Theoretical microscopic titration curves (THEMATICS) is a computational method for the identification of active sites in proteins through deviations in computed titration behavior of ionizable residues. While the sensitivity to catalytic sites is high, the previously reported sensitivity to catalytic residues was not as high, about 50%. Here THEMATICS is combined with support vector machines (SVM) to improve sensitivity for catalytic residue prediction from protein 3D structure alone. For a test set of 64 proteins taken from the Catalytic Site Atlas (CSA), the average recall rate for annotated catalytic residues is 61%; good precision is maintained selecting only 4% of all residues.
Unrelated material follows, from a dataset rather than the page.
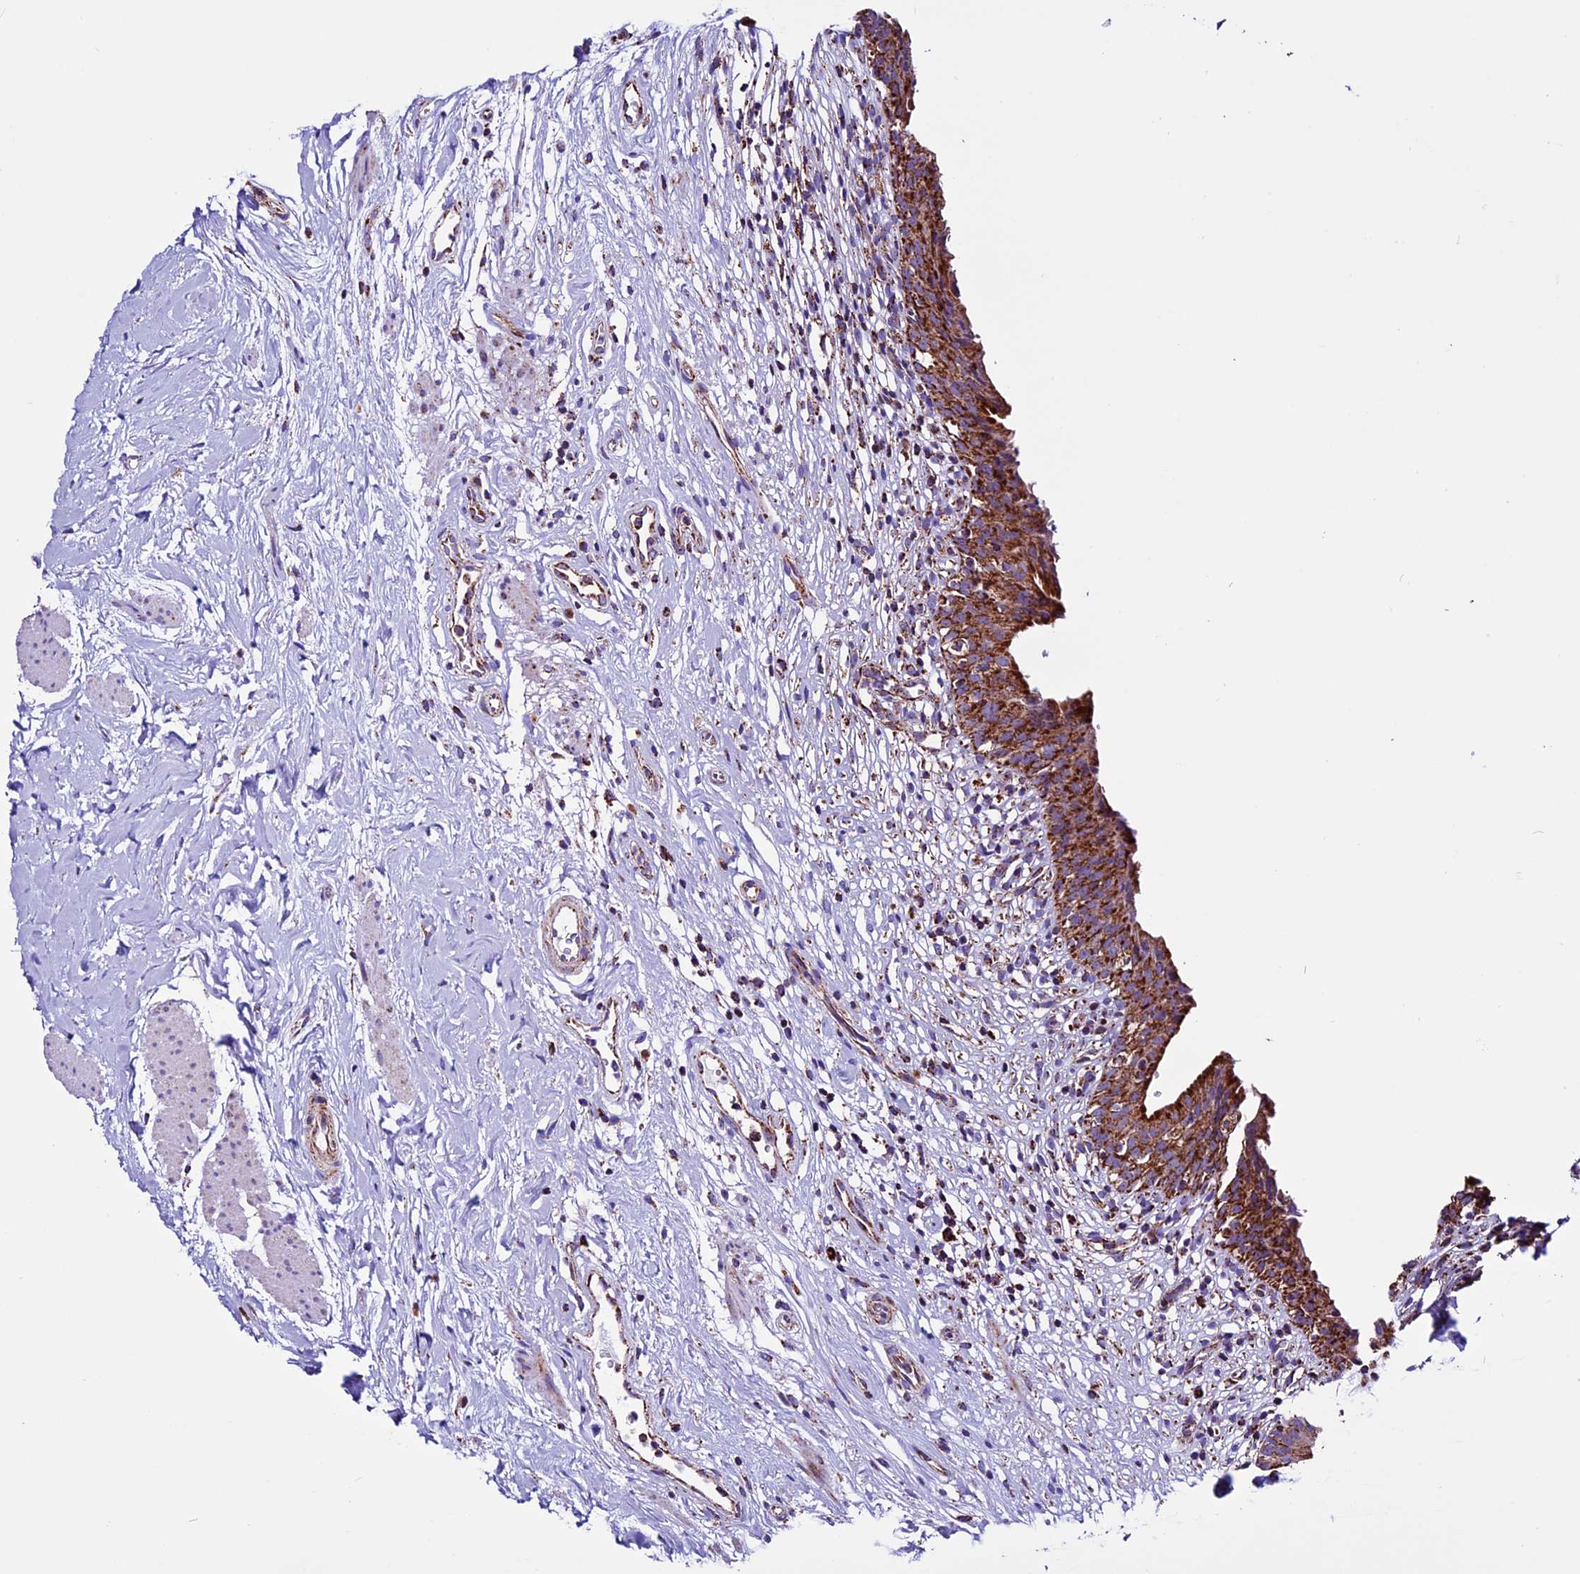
{"staining": {"intensity": "strong", "quantity": ">75%", "location": "cytoplasmic/membranous"}, "tissue": "urinary bladder", "cell_type": "Urothelial cells", "image_type": "normal", "snomed": [{"axis": "morphology", "description": "Normal tissue, NOS"}, {"axis": "morphology", "description": "Inflammation, NOS"}, {"axis": "topography", "description": "Urinary bladder"}], "caption": "Immunohistochemistry staining of normal urinary bladder, which displays high levels of strong cytoplasmic/membranous positivity in about >75% of urothelial cells indicating strong cytoplasmic/membranous protein expression. The staining was performed using DAB (brown) for protein detection and nuclei were counterstained in hematoxylin (blue).", "gene": "CX3CL1", "patient": {"sex": "male", "age": 63}}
The average false positive rate, using the CSA annotations is only 3.2%, far lower than other 3D-structure-based methods. THEMATICS-SVM returns higher precision, lower false positive rate, and better overall performance, compared with other 3D-structure-based methods. Comparison is also made with the latest machine learning methods that are based on both sequence alignments and 3D structures. For annotated sets of well-characterized enzymes, THEMATICS-SVM performance compares very favorably with methods that utilize sequence homology. However, since THEMATICS depends only on the 3D structure of the query protein, no decline in performance is expected when applied to novel folds, proteins with few sequence homologues, or even orphan sequences. An extension of the method to predict non-ionizable catalytic residues is also presented. THEMATICS-SVM predicts a local network of ionizable residues with strong interactions between protonation events; this appears to be a special feature of enzyme active sites.
理论微观滴定曲线(THEMATICS)是一种通过可电离残基计算滴定行为的偏差来识别蛋白质活性位点的计算方法。虽然对催化位点的敏感性较高,但先前报道的对催化残基的敏感性并不高,约为50%。在此,THEMATICS与支持向量机(SVM)相结合,以提高仅从蛋白质三维结构预测催化残基的敏感性。对于从催化位点图谱(CSA)中选取的64种蛋白质的测试集,注释催化残基的平均召回率为61%;仅选择所有残基的4%时仍能保持良好的精度。使用CSA注释的平均误报率仅为3.2%,远低于其他基于三维结构的方法。与其他基于三维结构的方法相比,THEMATICS-SVM具有更高的精度、更低的误报率和更好的整体性能。还与基于序列比对和三维结构的最新机器学习方法进行了比较。对于注释良好的酶集,THEMATICS-SVM的性能与利用序列同源性的方法相比非常有利。然而,由于THEMATICS仅依赖于查询蛋白质的三维结构,因此应用于新折叠、序列同源物较少的蛋白质甚至孤儿序列时,预计性能不会下降。还介绍了该方法对不可电离催化残基预测的扩展。THEMATICS-SVM预测了可电离残基的局部网络,质子化事件之间存在强烈相互作用;这似乎是酶活性位点的一个特殊特征。